Tuesday, October 9, 2012

CI Project Proposal

We would like to tackle the problem of maintaining a healthy, sustainable, affordable, and satisfying diet. As each of us is in or nearing middle-age, we recognize that our old eating habits are no longer good enough. But like most Americans, we find ourselves greatly challenged in doing something about it.

To varying degrees, we succumb to eating what is available and convenient rather than what is right. Breakfast, if we have time for it at all, is whatever we can grab running out the door, and is usually something bland and packaged (not to mention laden with fats, sugars, chemicals, and other stuff we need to cut out). Lunch might be spaced out among coffee breaks -- with each course costing $1.25 at a vending machine. Dinner is whatever we feel like microwaving, or perhaps a short sequence of 'stuff we know the kids will eat'. And whenever we are tired, it's fast food takeout -- and rarely from the healthier parts of the menu.

And we know better. Each time we see a doctor, we are reminded that we know better and can do better. We might even have watched Food Network competitions (where contestants turn the most mundane foodstuffs into culinary delights) while saying to ourselves, "I could do that," all the while munching on our Swanson salisbury steak dinner (i.e., mystery meat, gelatinous macaroni and cheese, rubber carrots, and apple crisp that contains more goop than apples). Then, as one of our cohort mates comes to us from afar bringing sweet potato dumplings and cashew cookies, we revel in the difference, ... but ultimately do little to change our habits -- after all, what are our options during cohort weekends. Actually plenty more than we realize, but in between classes its hard to avoid defaulting to pizza or the nearby Chick-fil-A. So on top of stress over assignments, presentations, and readings, we add guilt.

According to Dr. Marquardt, language and religion are the primary drivers of culture, but to use Schein's terminology, food is its most obvious artifact. We spend most of our time and our money dealing with food, but our experience with it is dissatisfying, and ultimately neither healthy nor sustainable.

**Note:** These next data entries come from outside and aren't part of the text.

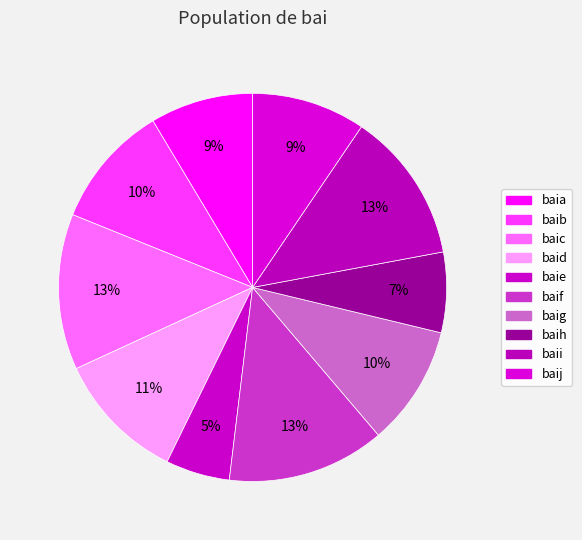

Rank the categories by value from highest to lowest.

baif, baic, baii, baid, baib, baig, baij, baia, baih, baie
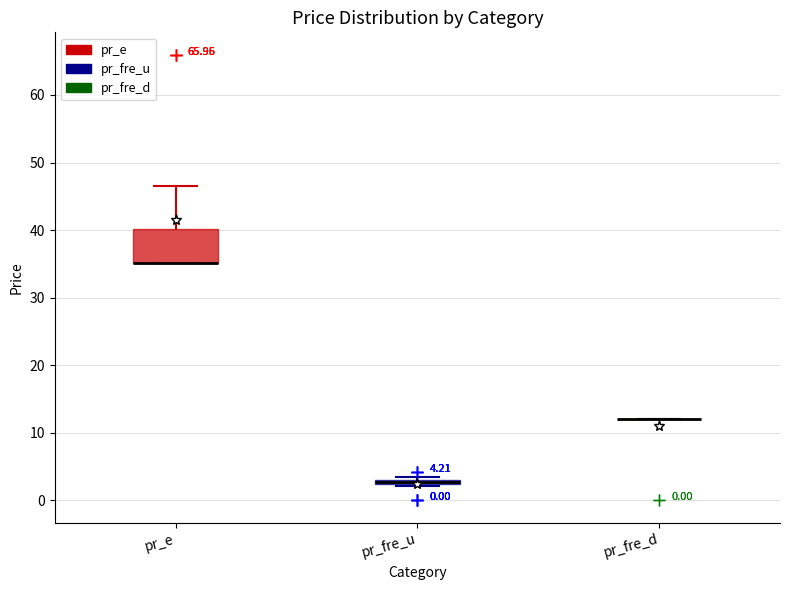

Which box is the tallest, from its lower edge to its upper edge?

pr_e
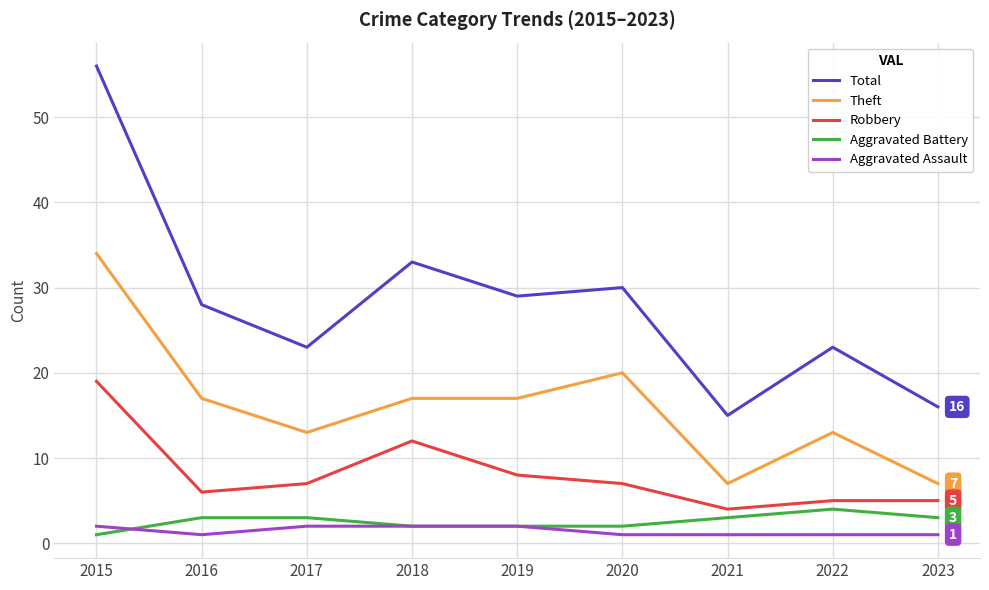

True or false: Theft has more than 0 interior local peaks.

True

So, to re-cast this beyond a simple logistics problem, we want to look at the broader picture of our diets and diet options, including cohort weekends. What can we try to improve the quality of what we eat and the satisfaction we gain from it? How can we address and overcome the barriers to change such as time and inconvenience? How do we get our kids to eat better with us? How do we spice up our foods, and thereby spice up our lives?